Secretary of State for the European Communities
- In office February 28, 1981 – December 8, 1982
- Preceded by: Office established
- Succeeded by: Manuel Marín

Ambassador Head of Mission of Spain to the European Communities
- In office November 13, 1976 – February 28, 1981
- Preceded by: Alberto Ullastres
- Succeeded by: Gabriel Ferrán de Alfaro

Ambassador of Spain to Argentina
- In office December 23, 1986 – April 3, 1991
- Preceded by: José Luis Messía Jiménez
- Succeeded by: Rafael Pastor Ridruejo

Ambassador of Spain to Morocco
- In office February 21, 1983 – December 23, 1986
- Preceded by: Alfonso de la Serna y Gutiérrez-Répide
- Succeeded by: Joaquín Ortega Salinas

Director-General for International Economic Relations
- In office April 3, 1974 – November 13, 1976
- Preceded by: José Luis Cerón Ayuso
- Succeeded by: Carlos Gámir Prieto

Personal details
- Born: April 3, 1926 (age 100) Barcelona, Spain
- Education: University of Barcelona University of Bologna
- Occupation: Diplomat

= Raimundo Bassols =

Spanish diplomat

Raimundo Bassols Jacas (born April 3, 1926) is a Spanish diplomat.

== Biography ==
Bassols was born in Barcelona in 1926. He attended the University of Barcelona, graduating in law. Later, he got a PhD in law by the University of Bologna.

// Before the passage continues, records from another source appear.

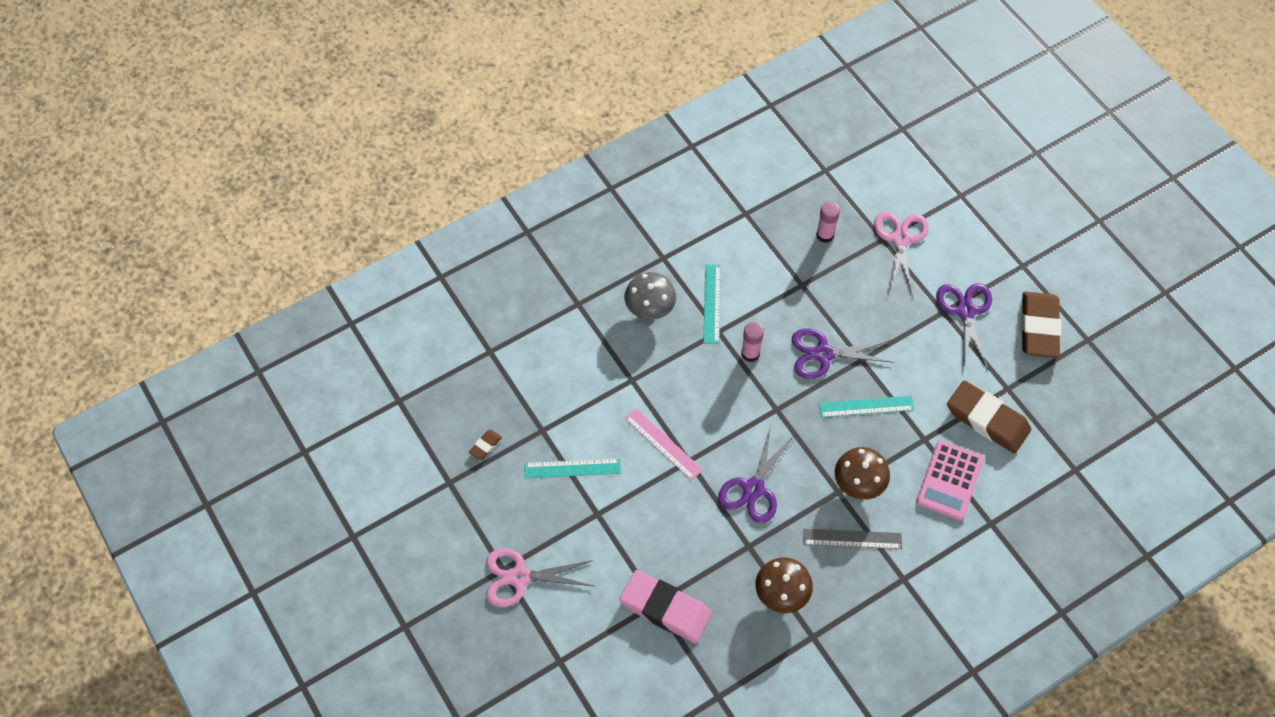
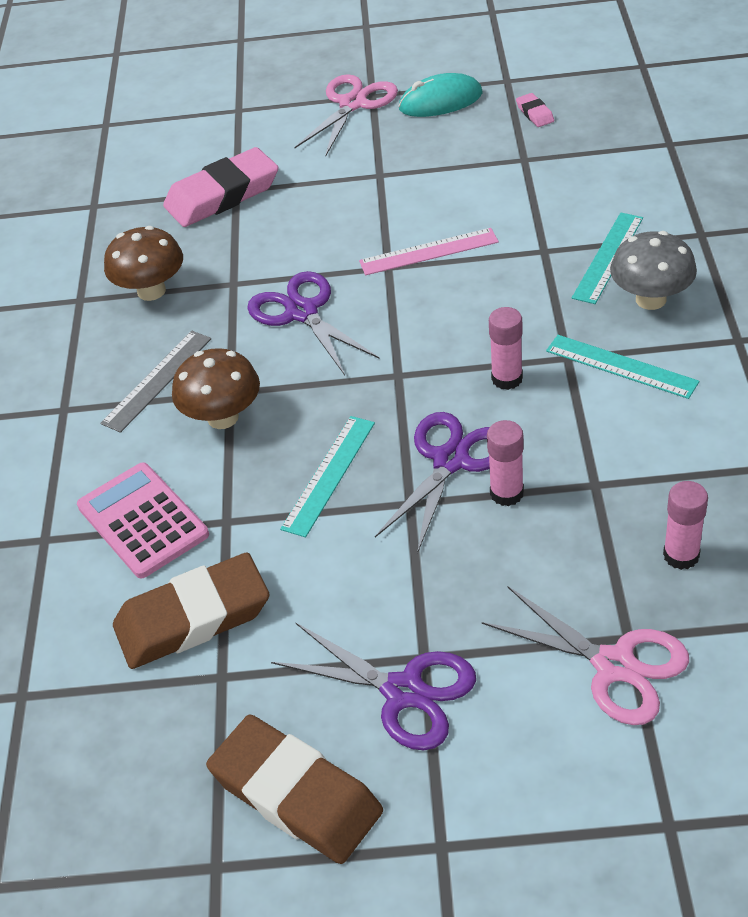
camera: 125 degrees right, 15 degrees down
brown eraser [469,430,502,460] -> pink eraser [516,93,554,127]
turquoise ruler [524,458,621,478] -> turquoise ruler moved to [572,212,643,304]
none -> turquoise mouse [398,73,483,117]
none -> pink glue stick [487,420,524,506]

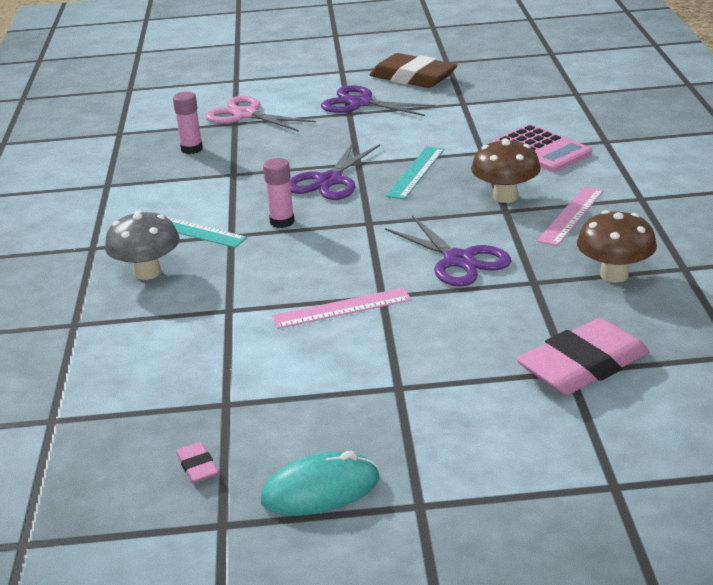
camera: 175 degrees right, 15 degrees down
grey ruler [100,331,211,433] -> pink ruler [537,186,604,246]
brown eraser [113,552,269,669] -> none
pink scissors [294,74,398,157] -> none
pink glue stick [487,420,524,506] -> none
turquoise ruler [572,212,643,304] -> none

In 1954 he joined the diplomatic corps. After serving in several positions within the Ministry of Foreign Affairs, in 1974 he was appointed director-general for International Economic Relations, serving as such until 1976, when he was posted in Brussels as Ambassador Head of Mission of Spain to the European Communities, replacing Alberto Ullastres. Five years later, in 1981, he was called back to Spain to serve as the first Secretary of State for the European Communities.

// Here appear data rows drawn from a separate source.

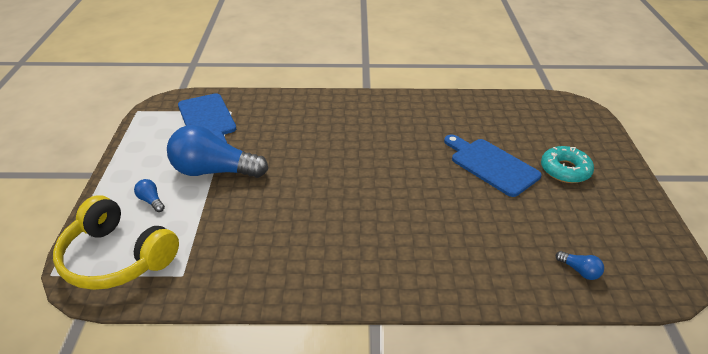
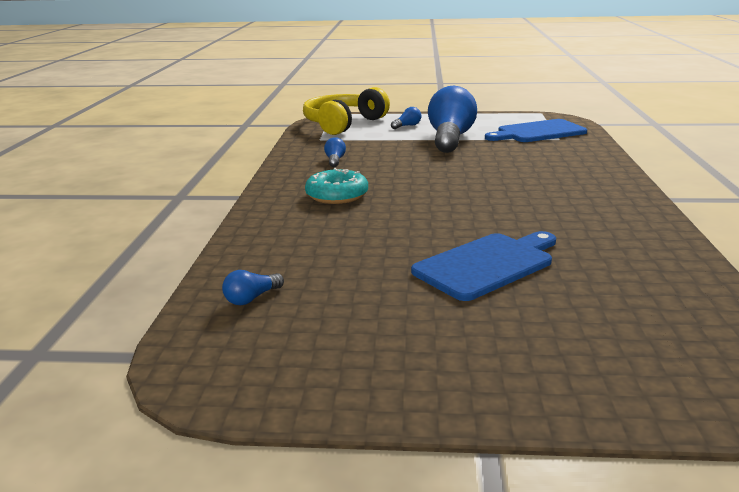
camera: 95 degrees right, 15 degrees down
turquoise donut [541,146,594,183] -> turquoise donut moved to [305,168,368,204]
none -> blue light bulb [324,137,346,167]

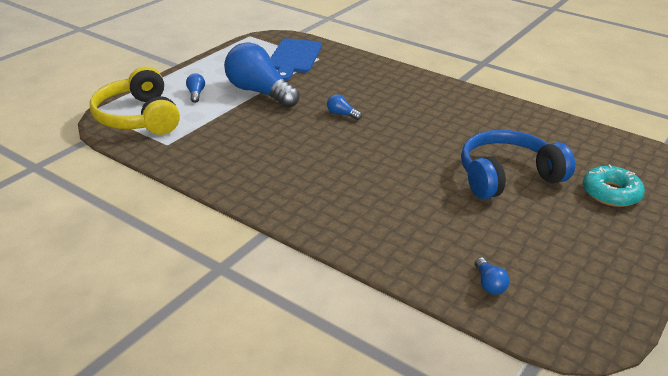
camera: 60 degrees left, 10 degrees up
turquoise donut [305,168,368,204] -> turquoise donut moved to [583,165,645,207]
blue light bulb [324,137,346,167] -> blue light bulb moved to [327,94,362,120]
blue cutting board [411,231,556,301] -> blue headphones [461,130,575,199]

In early 1983, he was appointed ambassador to Morocco, presenting his diplomatic credentials to King Hassan II in June 2. He was dismissed in late 1986 and posted in Buenos Aires, serving as ambassador to Argentina until his retirement in 1991, at the age of 65.

=== Honours ===
During his diplomatic career, he was rewarded with the Grand Cross of the Order of Isabella the Catholic (1982) and the Grand Cross of Military Merit, with White Decoration (1987).